Your instructions —
When copying the listing below, skip every picture and keep each word as it stands.

Data for processing —
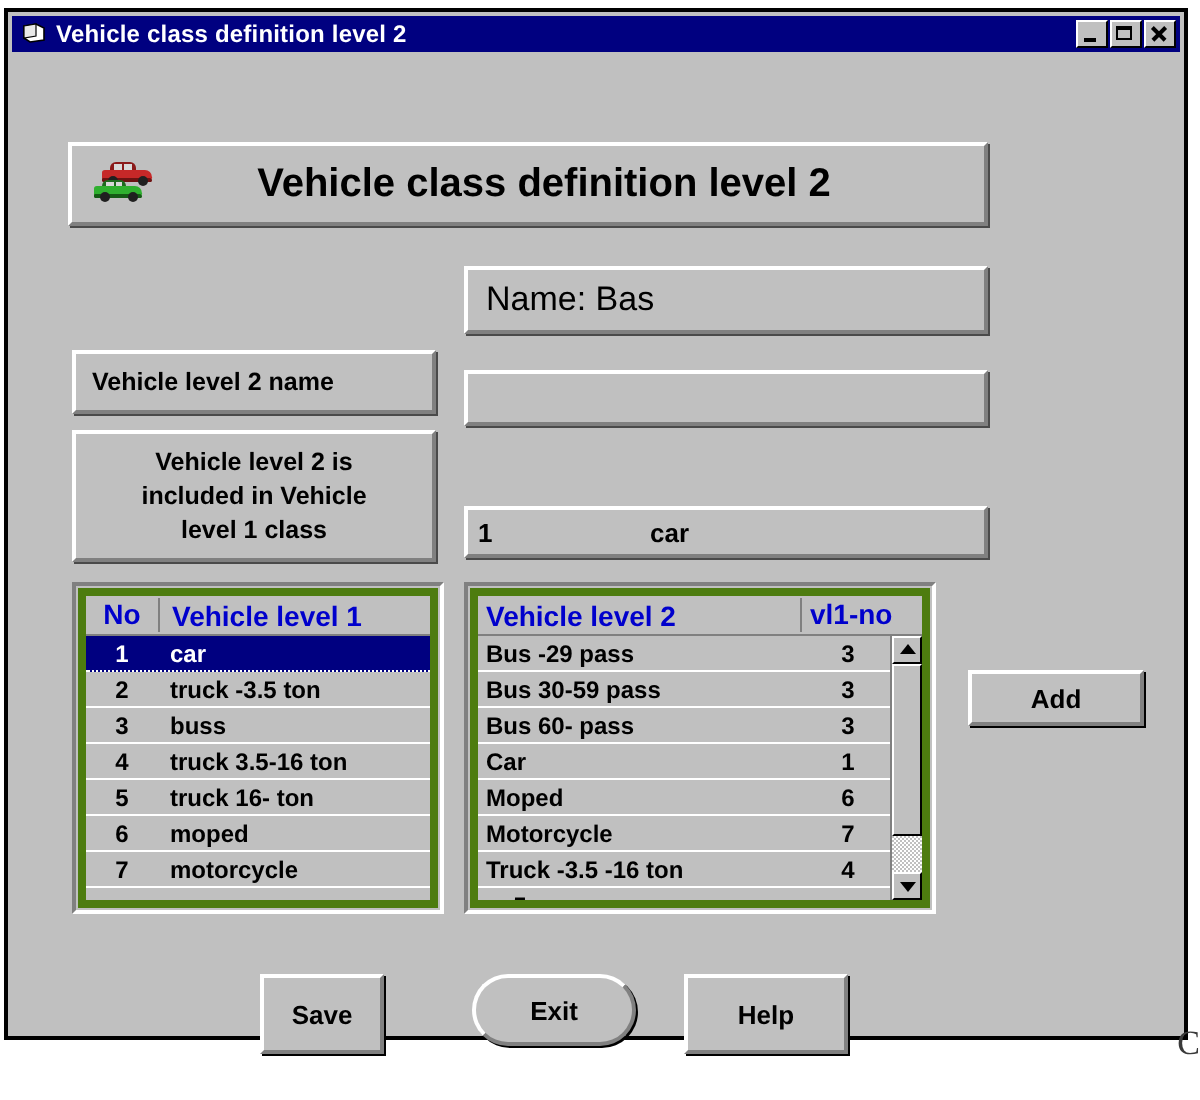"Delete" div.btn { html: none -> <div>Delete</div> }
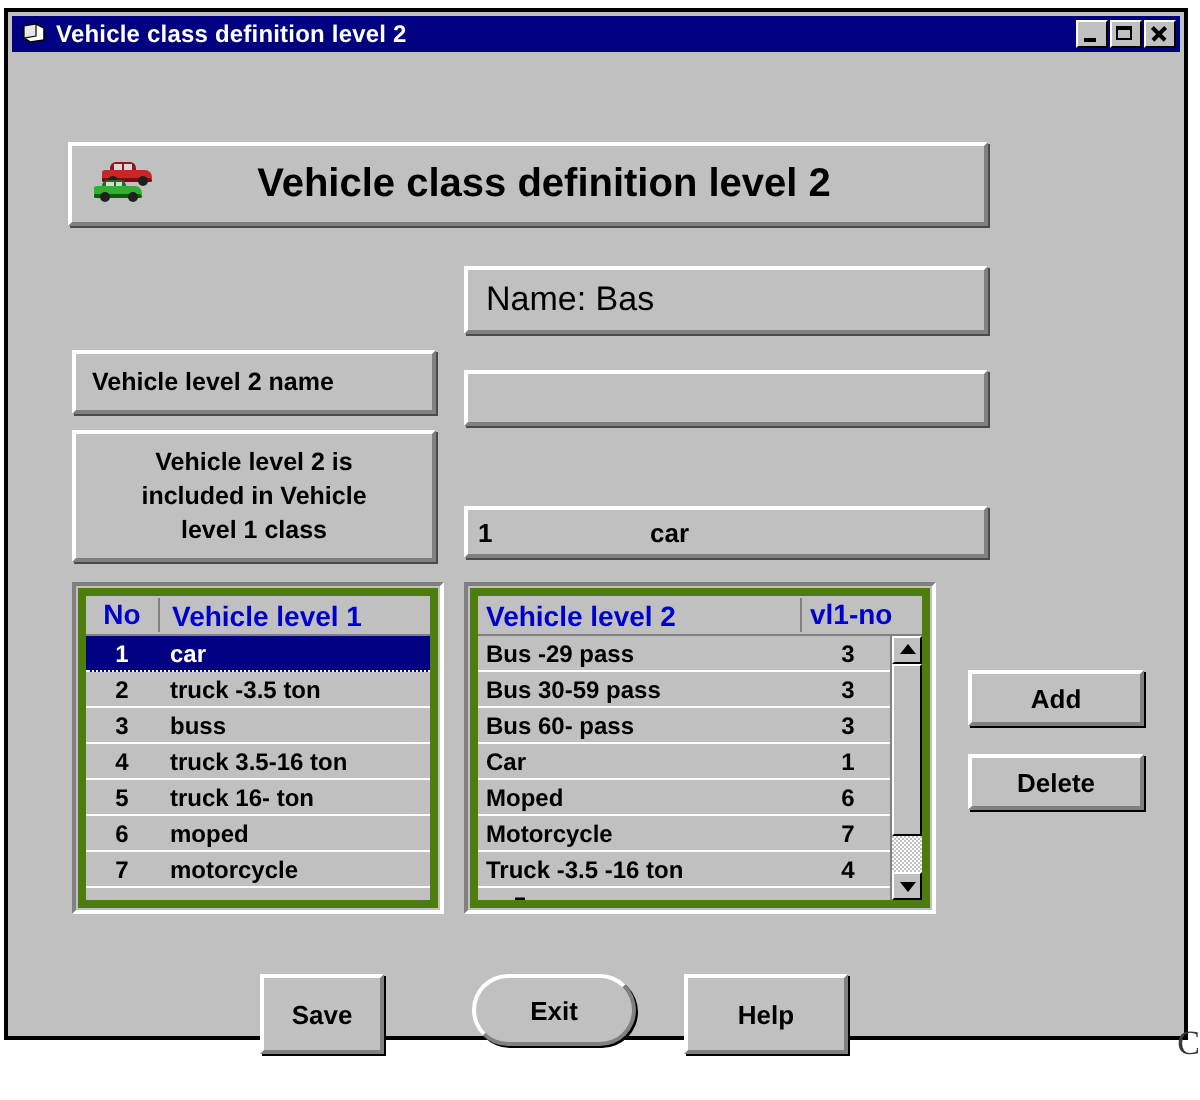"Save" #btn-save { width: 62px -> 85px }
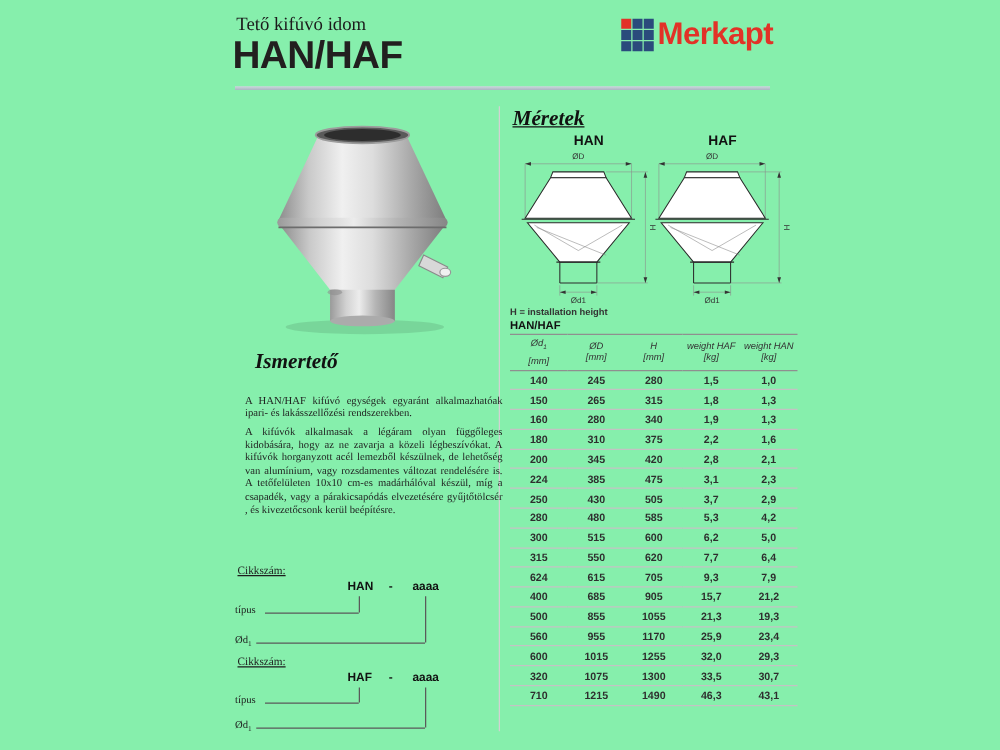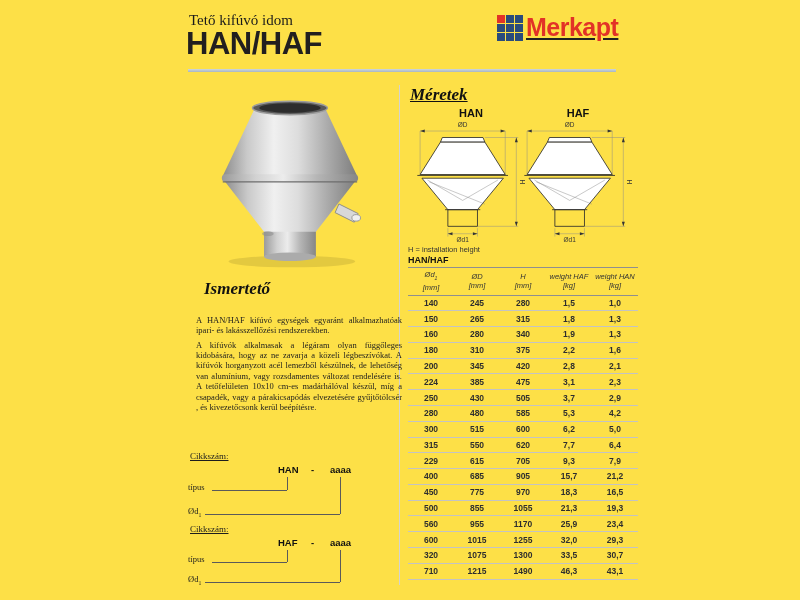"Tető kifúvó idom" .page { background: #fde047 -> #86efac }
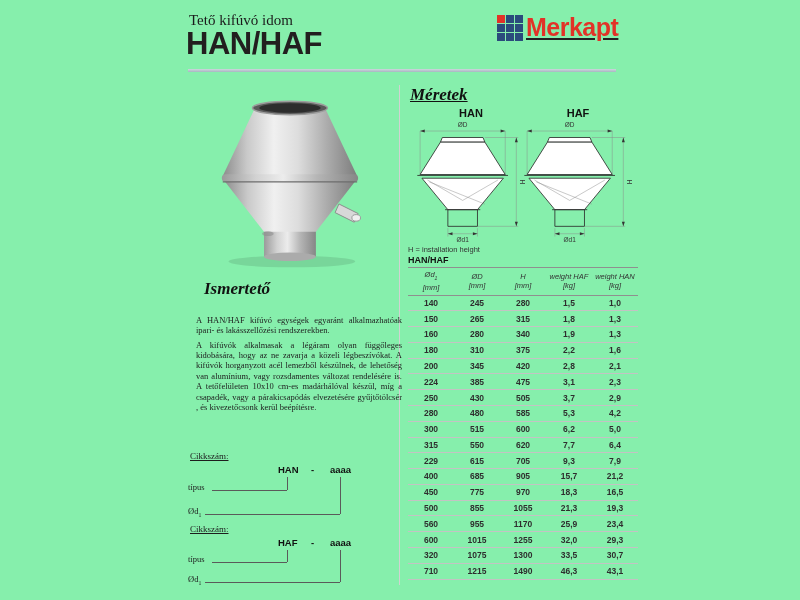"Merkapt" .logo { text-decoration: underline -> none }
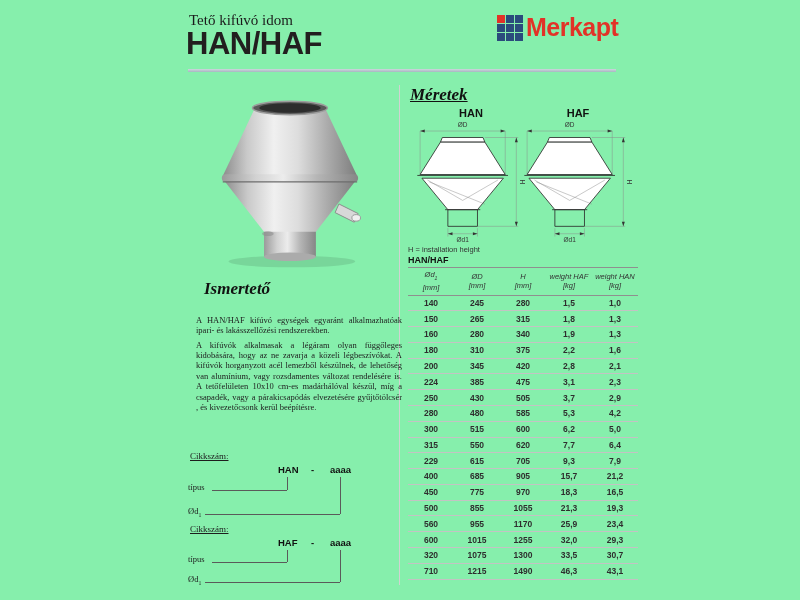"H = installation height" .note { font-weight: 400 -> 700 }
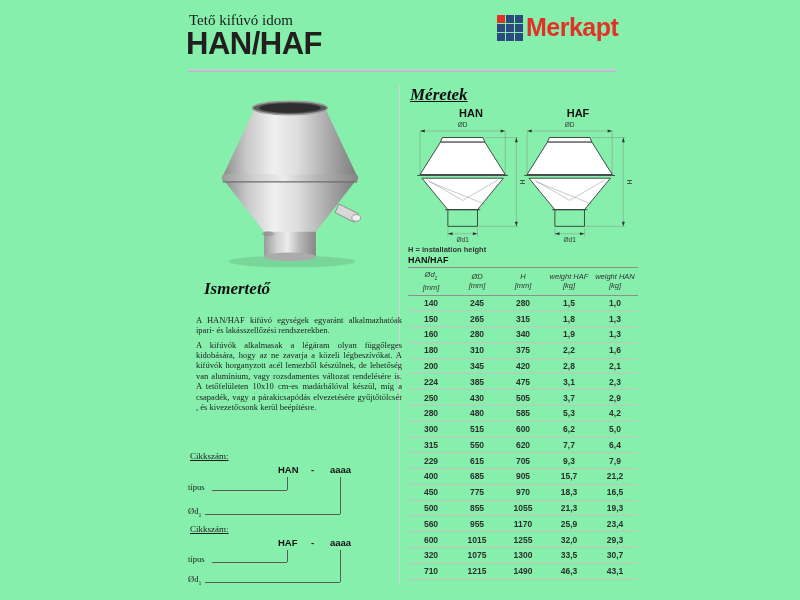"229" td { text: 229 -> 624 }
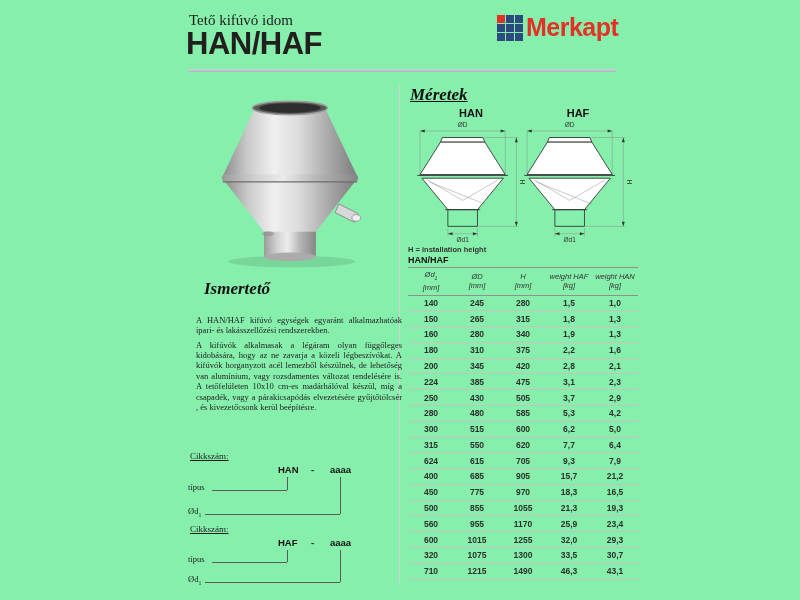"450" tr { html: <tr> <td>450</td> <td>775</td> <td>970</td> <td>18,3</td> <td>16,5</td> </tr> -> none }
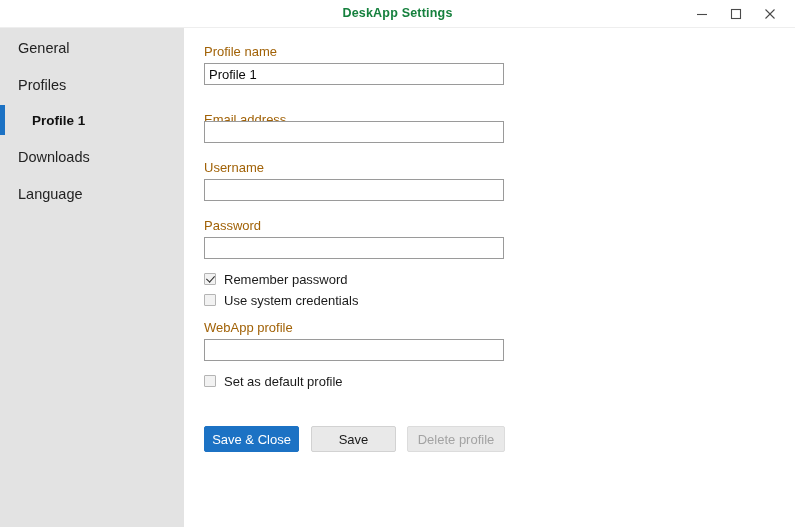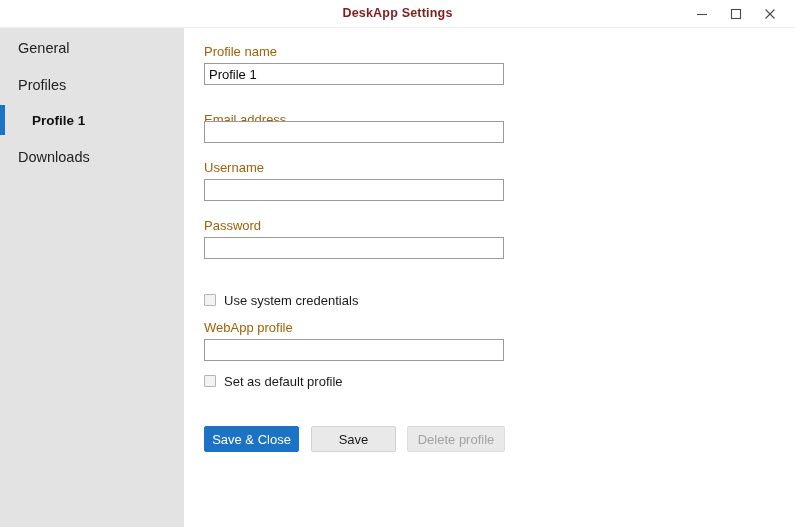"DeskApp Settings" #title-text { color: #7f1d1d -> #15803d }
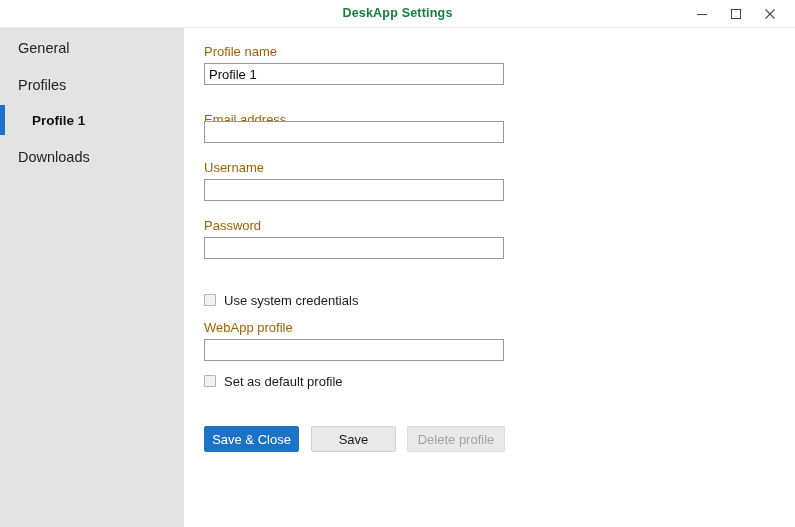"Language" div.side-item { html: none -> <div> <span>Language</span> </div> }
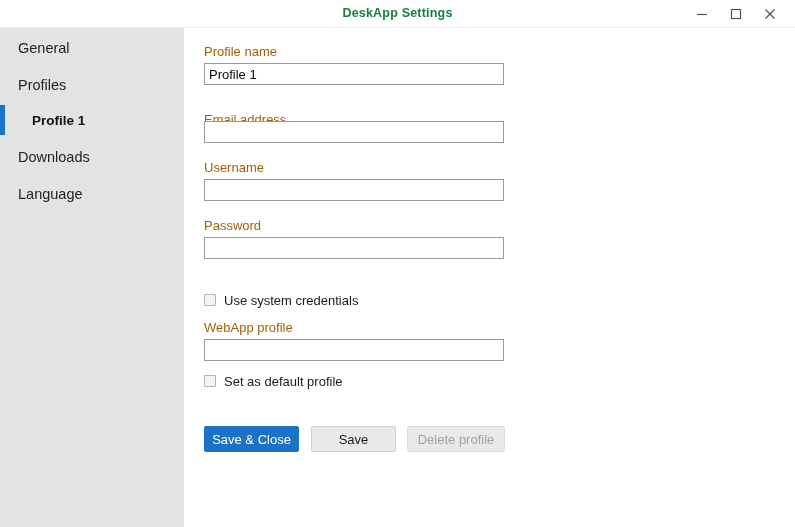"Remember password" div.check-row { html: none -> <div> <span></span> <span>Remember password</span> </div> }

Response box —
"Delete" div.btn { html: none -> <div>Delete</div> }
"Save" #btn-save { width: 62px -> 85px }
"Tető kifúvó idom" .page { background: #fde047 -> #86efac }
"Merkapt" .logo { text-decoration: underline -> none }
"H = installation height" .note { font-weight: 400 -> 700 }
"229" td { text: 229 -> 624 }
"450" tr { html: <tr> <td>450</td> <td>775</td> <td>970</td> <td>18,3</td> <td>16,5</td> </tr> -> none }
"DeskApp Settings" #title-text { color: #7f1d1d -> #15803d }
"Language" div.side-item { html: none -> <div> <span>Language</span> </div> }
"Remember password" div.check-row { html: none -> <div> <span></span> <span>Remember password</span> </div> }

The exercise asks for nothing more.